Facebook poetry groups are churning out gems like this haiku: ‘Marching in protest/ Is it anti-Semitic/ Or antiseptic’, while there are memes about the best ovens to burn babies in. There is a molten flood of online hatred.

And there are seemingly thousands – even people I know - who don’t believe that October 7 happened. They are pulling down kidnapped posters of abducted children because they see it is as "propaganda". Or they think it happened but that Israeli Prime Minister Benjamin Netanyahu wanted it to. Some mutter darkly about oil. The only outsiders who see this as part of a wider conflict are the scores of Iranians in London who, in a surprising and wonderful show of solidarity, are at almost every pro-Israel rally.

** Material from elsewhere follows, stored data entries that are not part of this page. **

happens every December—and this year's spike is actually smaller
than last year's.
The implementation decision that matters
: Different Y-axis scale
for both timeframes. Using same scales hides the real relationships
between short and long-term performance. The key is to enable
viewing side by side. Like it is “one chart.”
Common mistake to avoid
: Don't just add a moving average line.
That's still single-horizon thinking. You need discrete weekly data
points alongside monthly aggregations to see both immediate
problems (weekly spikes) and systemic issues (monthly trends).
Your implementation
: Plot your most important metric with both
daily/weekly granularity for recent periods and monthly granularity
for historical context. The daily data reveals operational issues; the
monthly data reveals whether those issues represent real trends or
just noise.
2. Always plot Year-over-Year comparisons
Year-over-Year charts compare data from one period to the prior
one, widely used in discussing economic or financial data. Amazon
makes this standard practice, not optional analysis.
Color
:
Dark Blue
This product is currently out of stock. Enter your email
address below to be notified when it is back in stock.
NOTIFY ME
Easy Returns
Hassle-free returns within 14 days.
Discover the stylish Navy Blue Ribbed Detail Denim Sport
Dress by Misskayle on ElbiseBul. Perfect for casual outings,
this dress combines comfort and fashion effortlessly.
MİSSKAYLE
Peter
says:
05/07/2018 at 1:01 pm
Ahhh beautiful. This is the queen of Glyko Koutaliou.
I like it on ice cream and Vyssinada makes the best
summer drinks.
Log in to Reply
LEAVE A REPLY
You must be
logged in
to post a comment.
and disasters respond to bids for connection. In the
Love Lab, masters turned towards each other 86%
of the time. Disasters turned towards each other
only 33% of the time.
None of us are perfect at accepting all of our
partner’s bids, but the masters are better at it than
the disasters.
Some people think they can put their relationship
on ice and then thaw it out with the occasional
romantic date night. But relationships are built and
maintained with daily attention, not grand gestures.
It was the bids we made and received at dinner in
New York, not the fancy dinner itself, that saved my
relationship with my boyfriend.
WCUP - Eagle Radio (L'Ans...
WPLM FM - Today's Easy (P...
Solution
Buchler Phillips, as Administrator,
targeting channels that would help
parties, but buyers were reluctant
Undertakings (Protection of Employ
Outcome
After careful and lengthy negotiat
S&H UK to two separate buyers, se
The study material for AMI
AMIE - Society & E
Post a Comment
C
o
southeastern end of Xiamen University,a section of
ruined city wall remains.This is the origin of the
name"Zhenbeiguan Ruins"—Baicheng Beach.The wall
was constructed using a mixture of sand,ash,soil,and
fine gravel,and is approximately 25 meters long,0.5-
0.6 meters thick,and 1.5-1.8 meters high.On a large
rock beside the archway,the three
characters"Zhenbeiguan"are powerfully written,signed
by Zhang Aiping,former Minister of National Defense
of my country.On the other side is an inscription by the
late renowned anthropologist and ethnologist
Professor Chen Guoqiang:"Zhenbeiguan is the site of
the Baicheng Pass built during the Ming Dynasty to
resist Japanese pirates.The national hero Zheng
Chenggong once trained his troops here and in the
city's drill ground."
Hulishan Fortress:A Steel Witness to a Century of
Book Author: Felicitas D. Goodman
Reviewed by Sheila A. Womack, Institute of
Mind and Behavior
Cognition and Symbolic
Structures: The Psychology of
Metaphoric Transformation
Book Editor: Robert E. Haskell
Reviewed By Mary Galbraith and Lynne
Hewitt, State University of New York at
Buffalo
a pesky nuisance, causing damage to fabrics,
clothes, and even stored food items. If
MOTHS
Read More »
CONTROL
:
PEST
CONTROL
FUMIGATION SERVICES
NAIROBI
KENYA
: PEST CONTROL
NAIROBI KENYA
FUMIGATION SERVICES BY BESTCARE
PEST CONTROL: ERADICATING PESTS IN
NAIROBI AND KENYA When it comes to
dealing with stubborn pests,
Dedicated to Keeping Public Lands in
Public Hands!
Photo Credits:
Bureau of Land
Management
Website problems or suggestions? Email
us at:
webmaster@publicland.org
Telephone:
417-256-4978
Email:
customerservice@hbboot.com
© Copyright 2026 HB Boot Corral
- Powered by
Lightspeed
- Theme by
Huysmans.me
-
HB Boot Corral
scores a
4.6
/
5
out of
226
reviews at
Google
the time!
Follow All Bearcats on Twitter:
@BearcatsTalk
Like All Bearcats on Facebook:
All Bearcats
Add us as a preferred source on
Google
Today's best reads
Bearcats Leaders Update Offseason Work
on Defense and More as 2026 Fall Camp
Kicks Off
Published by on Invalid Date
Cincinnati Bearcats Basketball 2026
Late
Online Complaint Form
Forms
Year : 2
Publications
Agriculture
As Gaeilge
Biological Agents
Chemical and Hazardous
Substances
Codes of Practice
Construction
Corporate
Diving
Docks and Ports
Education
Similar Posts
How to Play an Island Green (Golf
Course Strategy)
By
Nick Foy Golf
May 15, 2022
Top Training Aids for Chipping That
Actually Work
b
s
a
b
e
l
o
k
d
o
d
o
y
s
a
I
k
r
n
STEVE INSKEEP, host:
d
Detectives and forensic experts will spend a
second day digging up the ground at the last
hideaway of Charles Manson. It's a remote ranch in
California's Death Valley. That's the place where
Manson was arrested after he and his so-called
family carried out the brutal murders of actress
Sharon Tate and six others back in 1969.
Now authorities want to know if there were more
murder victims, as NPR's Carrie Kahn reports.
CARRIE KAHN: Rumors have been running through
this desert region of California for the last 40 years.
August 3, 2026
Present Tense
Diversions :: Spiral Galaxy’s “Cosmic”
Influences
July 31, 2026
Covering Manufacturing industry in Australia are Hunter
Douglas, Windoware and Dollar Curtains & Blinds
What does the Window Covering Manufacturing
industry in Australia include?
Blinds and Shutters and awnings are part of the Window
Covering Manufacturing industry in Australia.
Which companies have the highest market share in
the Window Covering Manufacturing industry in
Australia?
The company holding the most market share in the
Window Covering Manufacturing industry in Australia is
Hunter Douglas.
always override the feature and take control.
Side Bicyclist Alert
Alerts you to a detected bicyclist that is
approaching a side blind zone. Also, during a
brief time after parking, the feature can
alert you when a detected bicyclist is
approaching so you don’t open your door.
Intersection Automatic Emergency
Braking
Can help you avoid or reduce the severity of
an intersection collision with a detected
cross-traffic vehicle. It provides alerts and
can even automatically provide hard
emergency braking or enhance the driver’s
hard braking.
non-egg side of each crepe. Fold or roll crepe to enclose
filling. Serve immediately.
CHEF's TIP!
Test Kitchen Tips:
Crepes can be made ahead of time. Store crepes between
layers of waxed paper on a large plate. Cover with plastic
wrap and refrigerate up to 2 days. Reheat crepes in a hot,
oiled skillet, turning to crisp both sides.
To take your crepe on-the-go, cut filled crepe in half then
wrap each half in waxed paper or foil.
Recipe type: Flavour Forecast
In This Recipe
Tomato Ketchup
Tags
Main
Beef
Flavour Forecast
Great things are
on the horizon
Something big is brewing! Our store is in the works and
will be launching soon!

The hatred has impacted on real life with record numbers of antisemitic incidents; Jews are threats in the street, at schools, outside synagogues. Some are taking down their mezuzahs while others are donning kippahs and Magen Davids for the first time outside of synagogue to put a brave front on the hatred.

Every week, in most cities there are pro-Palestine marches brimming with antisemitic images and people who often don’t know which "river" or which "sea" merrily chanting, "From the River to the Sea, Palestine will be free."

They may be well-meaning; but none are marching for peace – only a ceasefire with no conditions – no demands for a hostage release - which means Israel would be left vulnerable to future attacks. Others are singing "Jihad" or revelling in songs about a previous massacre of Jews. It feels like Antisemitism dressed as anti-Zionism, fashionable among the young, most of whom are not versed with the complexities of the region.

Possibly the worst thing is the people who do recognize this hatred for what it is but say nothing; the anti-racism charities who back the marchers. The feminist charities – all of them – who don’t mention the rape of Israeli women that took place October 7 or speak out against the special vulnerability of women hostages.

In Britain we have the worst of all worlds: Islamic extremist antisemitism merging with simplistic interpretations of American critical race theories about white and brown people.

And then there is what we recognize as classic Foreign Office Arabist bias. It is epitomised both by the row with the BBC over whether to call Hamas terrorists and by the historian William Dalrymple, who has a Bafta and nearly 1 million more X followers than there are Jews in the UK, and whose tweets constantly whip up malign suspicion that Israel wants ‘a new Nakba’.

Added into the mix of different forms of hatreds is a looming post-colonial guilt in which the problem of Palestine is not the fault of the British who left the land so deeply divided but - of course – the Jews for needing the refuge of a homeland.

Almost every Jewish person I know is in multiple WhatsApp groups with fellow British Jews – work ones, school ones, friend ones – because no one else seems to understand either our continuing grief about October 7, our connection to the hostages, or our distress at the horrendous antisemitism that came in its wake.

We exchange stories of hatred we’ve witnessed, we write letters that never get satisfactory answers, we comfort one another too. And we self soothe by talking about food even if pizza off the menu. There are age-old debates over how to pronounce bagel (bay-gel – like the Americans or bi-gel like our Ashkenazi ancestors) where to get the best challah and which Israeli restaurants to support because suddenly they are empty; a metaphor for how friendless we feel.